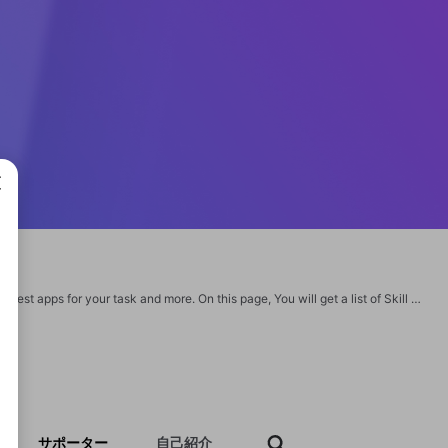
成で
Explore some of the best Online Learning Apps and use our search box to find the best apps for your task and more. On this page, You will get a list of Skill Learning Apps, Language Learning Apps, Music Learning Apps, Coding Bootcamps, AI Tools, and EDU Tools. https://alllearningapps.com/
サポーター
自己紹介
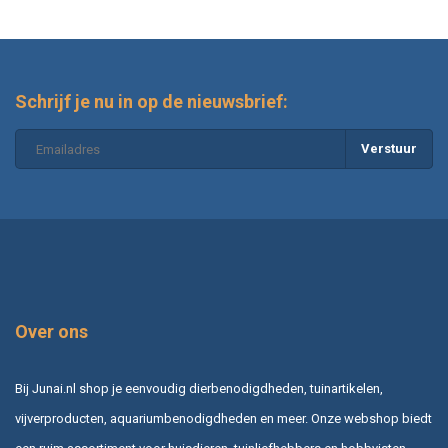
Schrijf je nu in op de nieuwsbrief:
Verstuur
Over ons
Bij Junai.nl shop je eenvoudig dierbenodigdheden, tuinartikelen,
vijverproducten, aquariumbenodigdheden en meer. Onze webshop biedt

-- Assignment --
When repeating the listing, keep each line exact and exclude the pictures.

-- Response to the task --
成で
Explore some of the best Online Learning Apps and use our search box to find the best apps for your task and more. On this page, You will get a list of Skill Learning Apps, Language Learning Apps, Music Learning Apps, Coding Bootcamps, AI Tools, and EDU Tools. https://alllearningapps.com/
サポーター
自己紹介
Schrijf je nu in op de nieuwsbrief:
Verstuur
Over ons
Bij Junai.nl shop je eenvoudig dierbenodigdheden, tuinartikelen,
vijverproducten, aquariumbenodigdheden en meer. Onze webshop biedt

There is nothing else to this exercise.